Originally launched as Swepirate, ‘Biosalongen‘ (Screening Room) was shut down by local authorities in early 2013. A 50-year-old man said to have been the main administrator of the private tracker was arrested and charged with sharing at least 125 TV shows and movies via the site, including Rocky, Alien and Star Trek.
After the man initially pleaded not guilty, the case went to trial and a subsequent appeal. In the summer of 2015 the Court of Appeal in Gothenburg sentenced him to eight months in prison for copyright infringement offenses.
The former administrator, referenced in court papers as ‘BH’, felt that the punishment was too harsh, filing a claim with the Supreme Court in an effort to have the sentence dismissed.

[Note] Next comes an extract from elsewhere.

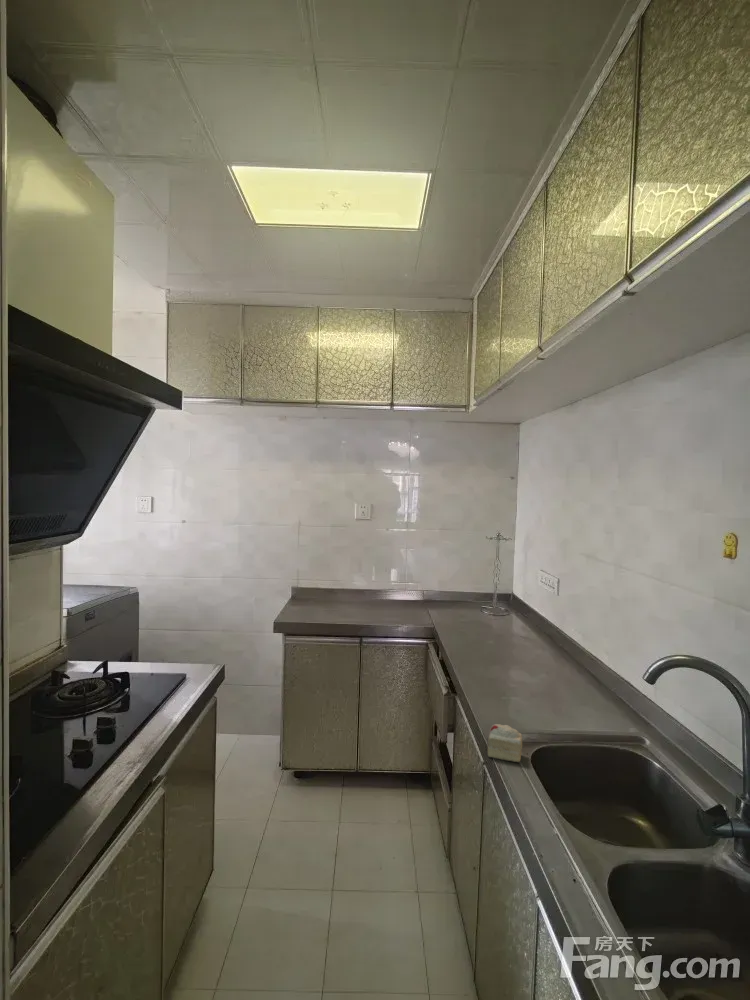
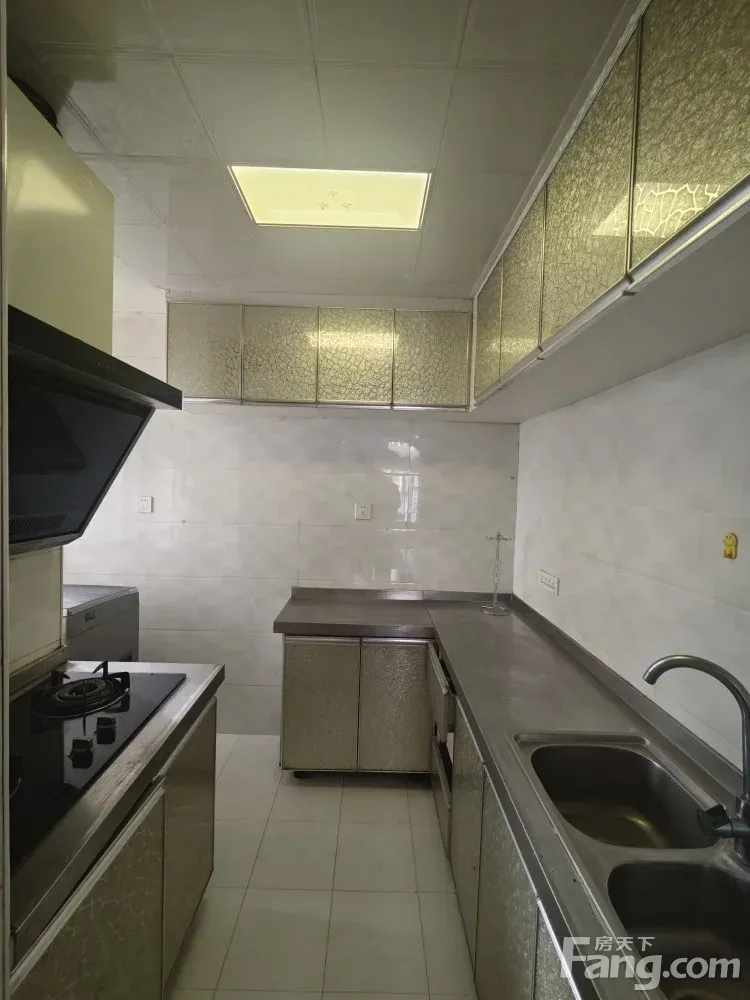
- cake slice [487,723,523,763]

Prosecutor My Hedström also wanted the Supreme Court to hear the case, seeking clarity on sentencing for these kinds of offenses. Are fines and suspended sentences appropriate or is imprisonment the way to deal with pirates, as most copyright holders demand?
The Supreme Court has now handed down its decision, upholding an earlier ruling of probation and clarifying that copyright infringement is not an offense where a custodial sentence should be presumed.
“Whether a crime should be punished by imprisonment is generally determined based on its penal value,” a summary from International Law Office reads.
“If the penal value is less than one year, imprisonment should be a last resort. However, certain crimes are considered of such a nature that the penalty should be a prison sentence based on general preventive grounds, even if the penal value is less than one year.”
In the Swepirate/Biosalongen/Screening Room case, the Court of Appeal found that BH’s copyright infringement had a penal value of six months, so there was no presumption for a custodial sentence based on the penal value alone.
Furthermore, the Supreme Court found that there are no legislative indications that copyright infringement should be penalized via a term of imprisonment. In reaching this decision the Court referenced a previous trademark case, noting that trademark
infringement and copyright infringement are similar offenses.
In the trademark case, it was found that there should be no presumption of imprisonment. The Court found that since it is a closely related crime, copyright infringement offenses should be treated in the same manner.
According to an analysis of the ruling by Henrik Wistam and Siri Alvsing at the Lindahl lawfirm, the decision by the Supreme Court represents a change from previous case law concerning penalties for illegal file-sharing.
The pair highlight the now-infamous case of The Pirate Bay, where three defendants – Peter Sunde, Fredrik Neij and Carl Lundström – were sentenced to prison terms of eight, ten and four months respectively.
“In 2010 the Svea Court of Appeal concluded that the penalty for such crimes should be imprisonment. The Supreme Court did not grant leave to appeal,” they note.
“The Supreme Court has now aligned the view on the severity of IP infringements. This is a welcome development, although rights holders may have benefited from a stricter view and a development in the opposite direction.